> _INFORMATION SUPPLIED_:
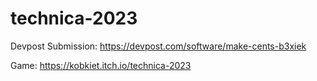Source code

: # technica-2023

Devpost Submission: https://devpost.com/software/make-cents-b3xiek 

Game: https://kobkiet.itch.io/technica-2023
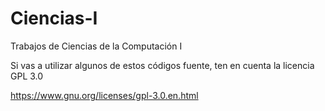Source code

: # Ciencias-I
Trabajos de Ciencias de la Computación I

Si vas a utilizar algunos de estos códigos fuente, ten en cuenta la licencia GPL 3.0

https://www.gnu.org/licenses/gpl-3.0.en.html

> _PROBLEM REQUIREMENTS_:
No pictures, please. Output the listing above exactly as it stands.

> _ANSWER BELOW_:
Source code

: # technica-2023

Devpost Submission: https://devpost.com/software/make-cents-b3xiek 

Game: https://kobkiet.itch.io/technica-2023
Source code

: # Ciencias-I
Trabajos de Ciencias de la Computación I

Si vas a utilizar algunos de estos códigos fuente, ten en cuenta la licencia GPL 3.0

https://www.gnu.org/licenses/gpl-3.0.en.html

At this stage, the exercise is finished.